◆ **Given instruction A**:
Answer these questions from the interview transcript, one per line:
(i) At whose home was the party held?
(ii) How long before the party was the fake profile posted?
(iii) At which two places had the young lady previously seen Aaron without saying anything?
◆ **Given instruction B**:
Duplicate the interview transcript from "If you’ve read" to "of Craig Martin.".
== Document segment
If you’ve read the listing of the thousands of African-Americans lynched and murdered by white mobs in the December 16th Our Time Press, then you can put yourself in the place of a man confronted by what Attorney Brewington describes. (Also available online at wbai.org, Wakeup Call, Archive, Wednesday, December 26, 8:00am.)
Mr. Brewington: Back in August 9th of 2006, Aaron White, the son of John White, who at that time was 18 years or 19 years of age, was home from college and went out to dinner with a friend of his. After dinner, they decided they were going to look for a party, and they called around and they found out that there was a party at the home of a young man by the name of Craig Martin.
They went to the house and the party had underage drinking going on and people were to a level of inebriation where Aaron testified that people were stumbling around.
He happened to be the only African-American there at that party in Suffolk County. The sister of the host said to her brother and to Daniel Cicciaro, Jr. that she didn’t feel comfortable with Aaron being there. It turns out that one of Aaron’s friends and another young man had done a prank using MySpace to put up a fake MySpace, to put up a fake profile on this young lady’s MySpace indicating that Aaron wanted to do bad things to her in a sexual way. It was not true. Aaron had denied it, and this had happened some 8 months before. For whatever reason, this young lady decided that she wanted some attention, and then made a big stink that Aaron should leave the party and Aaron was asked to leave the party by Daniel Cicciaro and he left.
Mimi: Fred, this posting that you’re talking about was 8 months before the party?
Mr. Brewington: Absolutely. And it was known and clear that it was not Aaron who had written this, it was another individual who claimed to be his friend and did it as a prank. But even so, it still continued to resonate during the party. One of the things that’s important is that this young lady had seen Aaron at least two times before at a shopping mall and at a basketball game and said nothing to anyone about this incident. But apparently, this young lady, who happened to be about 4 years younger than everybody else, either wanted attention or whatever her reasons for this comment. Now you should know that not only was Aaron the only African-American at this party, but the young lady that made this comment was a young white girl.
====
== Extracted material
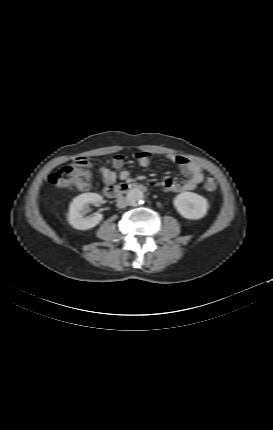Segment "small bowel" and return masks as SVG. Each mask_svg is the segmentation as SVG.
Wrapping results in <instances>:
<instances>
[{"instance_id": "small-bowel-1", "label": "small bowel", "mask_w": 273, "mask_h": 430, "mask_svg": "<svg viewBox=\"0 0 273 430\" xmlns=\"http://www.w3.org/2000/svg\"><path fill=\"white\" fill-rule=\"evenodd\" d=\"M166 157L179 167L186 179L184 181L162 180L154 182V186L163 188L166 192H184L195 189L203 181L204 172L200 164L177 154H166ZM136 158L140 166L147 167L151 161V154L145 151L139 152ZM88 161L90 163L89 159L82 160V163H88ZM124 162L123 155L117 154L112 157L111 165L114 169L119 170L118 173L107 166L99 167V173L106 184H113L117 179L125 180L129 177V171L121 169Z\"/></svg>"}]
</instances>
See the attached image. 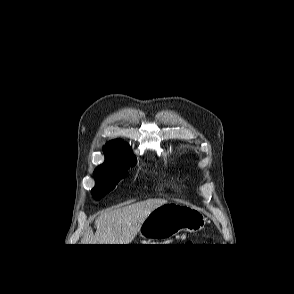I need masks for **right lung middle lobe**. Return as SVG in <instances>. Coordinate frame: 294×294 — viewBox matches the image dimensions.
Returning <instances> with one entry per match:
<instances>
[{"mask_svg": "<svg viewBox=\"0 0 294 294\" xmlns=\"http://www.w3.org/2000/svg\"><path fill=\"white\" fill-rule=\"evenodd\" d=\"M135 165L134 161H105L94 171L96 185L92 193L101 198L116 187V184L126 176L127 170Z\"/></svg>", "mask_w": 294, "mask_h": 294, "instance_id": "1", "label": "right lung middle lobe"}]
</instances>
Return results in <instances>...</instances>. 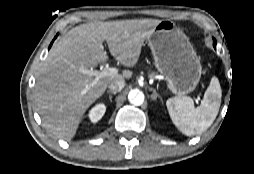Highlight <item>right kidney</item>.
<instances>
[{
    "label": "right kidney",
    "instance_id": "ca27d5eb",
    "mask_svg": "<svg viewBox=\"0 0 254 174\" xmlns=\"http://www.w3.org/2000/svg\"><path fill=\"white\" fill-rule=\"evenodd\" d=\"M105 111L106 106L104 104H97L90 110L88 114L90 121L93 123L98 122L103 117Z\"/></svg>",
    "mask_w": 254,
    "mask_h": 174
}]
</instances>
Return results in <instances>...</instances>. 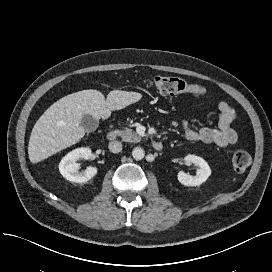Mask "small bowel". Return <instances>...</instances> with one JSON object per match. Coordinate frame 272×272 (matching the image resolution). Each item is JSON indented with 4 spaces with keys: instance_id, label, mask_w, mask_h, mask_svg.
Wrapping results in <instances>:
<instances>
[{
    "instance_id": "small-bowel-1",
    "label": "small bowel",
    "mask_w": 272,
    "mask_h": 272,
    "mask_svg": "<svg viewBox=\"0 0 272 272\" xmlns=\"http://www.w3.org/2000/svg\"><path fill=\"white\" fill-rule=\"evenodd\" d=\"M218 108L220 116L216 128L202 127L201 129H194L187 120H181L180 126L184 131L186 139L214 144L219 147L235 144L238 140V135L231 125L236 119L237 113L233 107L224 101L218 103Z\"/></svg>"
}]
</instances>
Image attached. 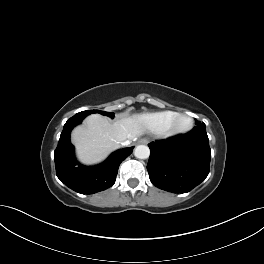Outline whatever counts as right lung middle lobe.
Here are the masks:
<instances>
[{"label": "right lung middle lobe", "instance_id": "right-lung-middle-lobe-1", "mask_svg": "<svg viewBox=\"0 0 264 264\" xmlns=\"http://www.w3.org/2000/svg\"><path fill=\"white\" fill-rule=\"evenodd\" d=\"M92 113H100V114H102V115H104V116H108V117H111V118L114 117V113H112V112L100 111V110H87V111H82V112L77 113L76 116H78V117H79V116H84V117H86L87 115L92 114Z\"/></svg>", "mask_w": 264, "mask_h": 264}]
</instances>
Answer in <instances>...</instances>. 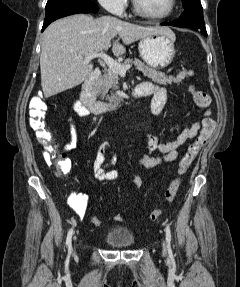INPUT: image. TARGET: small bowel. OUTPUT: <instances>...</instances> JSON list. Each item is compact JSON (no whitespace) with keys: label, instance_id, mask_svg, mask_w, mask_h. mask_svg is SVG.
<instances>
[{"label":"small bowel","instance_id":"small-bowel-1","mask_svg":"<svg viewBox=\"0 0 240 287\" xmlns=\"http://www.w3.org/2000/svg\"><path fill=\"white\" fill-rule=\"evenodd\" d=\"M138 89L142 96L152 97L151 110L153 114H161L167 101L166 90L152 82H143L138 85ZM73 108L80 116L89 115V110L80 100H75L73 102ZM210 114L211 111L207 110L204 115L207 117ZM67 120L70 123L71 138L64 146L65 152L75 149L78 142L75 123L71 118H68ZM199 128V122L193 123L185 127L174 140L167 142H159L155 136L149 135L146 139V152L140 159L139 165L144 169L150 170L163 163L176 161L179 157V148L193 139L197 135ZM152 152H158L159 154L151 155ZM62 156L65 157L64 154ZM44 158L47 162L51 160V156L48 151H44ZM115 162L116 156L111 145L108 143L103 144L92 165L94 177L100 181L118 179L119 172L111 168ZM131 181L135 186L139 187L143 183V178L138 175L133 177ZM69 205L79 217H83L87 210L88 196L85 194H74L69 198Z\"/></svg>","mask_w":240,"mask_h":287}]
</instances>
====
== Extracted material
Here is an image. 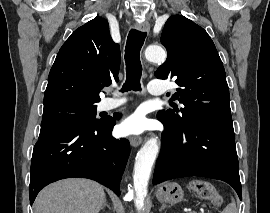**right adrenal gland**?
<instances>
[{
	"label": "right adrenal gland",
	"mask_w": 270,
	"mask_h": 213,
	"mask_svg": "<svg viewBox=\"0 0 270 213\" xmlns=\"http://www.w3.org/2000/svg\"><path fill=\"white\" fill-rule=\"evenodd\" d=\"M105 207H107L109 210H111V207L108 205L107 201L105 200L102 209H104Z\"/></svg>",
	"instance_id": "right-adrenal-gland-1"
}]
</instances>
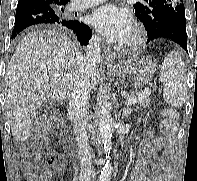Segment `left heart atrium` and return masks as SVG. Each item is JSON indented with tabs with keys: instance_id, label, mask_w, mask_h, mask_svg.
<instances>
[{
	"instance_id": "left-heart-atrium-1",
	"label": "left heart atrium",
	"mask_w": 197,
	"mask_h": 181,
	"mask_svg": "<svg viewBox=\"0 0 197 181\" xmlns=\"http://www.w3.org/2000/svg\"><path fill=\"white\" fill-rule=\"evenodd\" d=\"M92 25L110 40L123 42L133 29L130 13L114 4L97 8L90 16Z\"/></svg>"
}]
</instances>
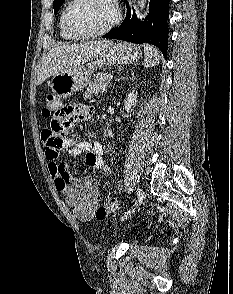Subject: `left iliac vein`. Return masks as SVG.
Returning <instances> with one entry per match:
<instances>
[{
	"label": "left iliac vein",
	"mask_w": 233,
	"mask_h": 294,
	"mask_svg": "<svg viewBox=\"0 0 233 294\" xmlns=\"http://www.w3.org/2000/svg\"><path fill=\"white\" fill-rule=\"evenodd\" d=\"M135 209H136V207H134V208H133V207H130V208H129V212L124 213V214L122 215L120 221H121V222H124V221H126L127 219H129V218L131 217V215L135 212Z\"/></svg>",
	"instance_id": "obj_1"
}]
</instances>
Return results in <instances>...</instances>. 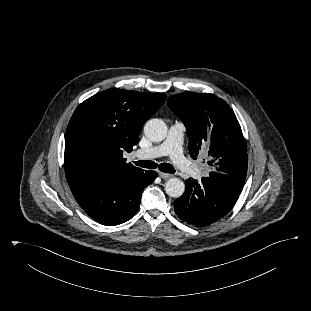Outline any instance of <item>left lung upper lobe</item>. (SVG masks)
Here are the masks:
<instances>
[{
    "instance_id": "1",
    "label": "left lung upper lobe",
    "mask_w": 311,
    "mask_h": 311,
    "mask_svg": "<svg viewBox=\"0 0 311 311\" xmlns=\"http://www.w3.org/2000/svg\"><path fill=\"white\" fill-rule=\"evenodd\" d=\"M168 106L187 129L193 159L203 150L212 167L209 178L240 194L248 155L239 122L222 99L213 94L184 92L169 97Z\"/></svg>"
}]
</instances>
====
◆ **Response A**:
(i) Craig Martin
(ii) Some 8 months
(iii) A shopping mall and a basketball game

◆ **Response B**:
If you’ve read the listing of the thousands of African-Americans lynched and murdered by white mobs in the December 16th Our Time Press, then you can put yourself in the place of a man confronted by what Attorney Brewington describes. (Also available online at wbai.org, Wakeup Call, Archive, Wednesday, December 26, 8:00am.)
Mr. Brewington: Back in August 9th of 2006, Aaron White, the son of John White, who at that time was 18 years or 19 years of age, was home from college and went out to dinner with a friend of his. After dinner, they decided they were going to look for a party, and they called around and they found out that there was a party at the home of a young man by the name of Craig Martin.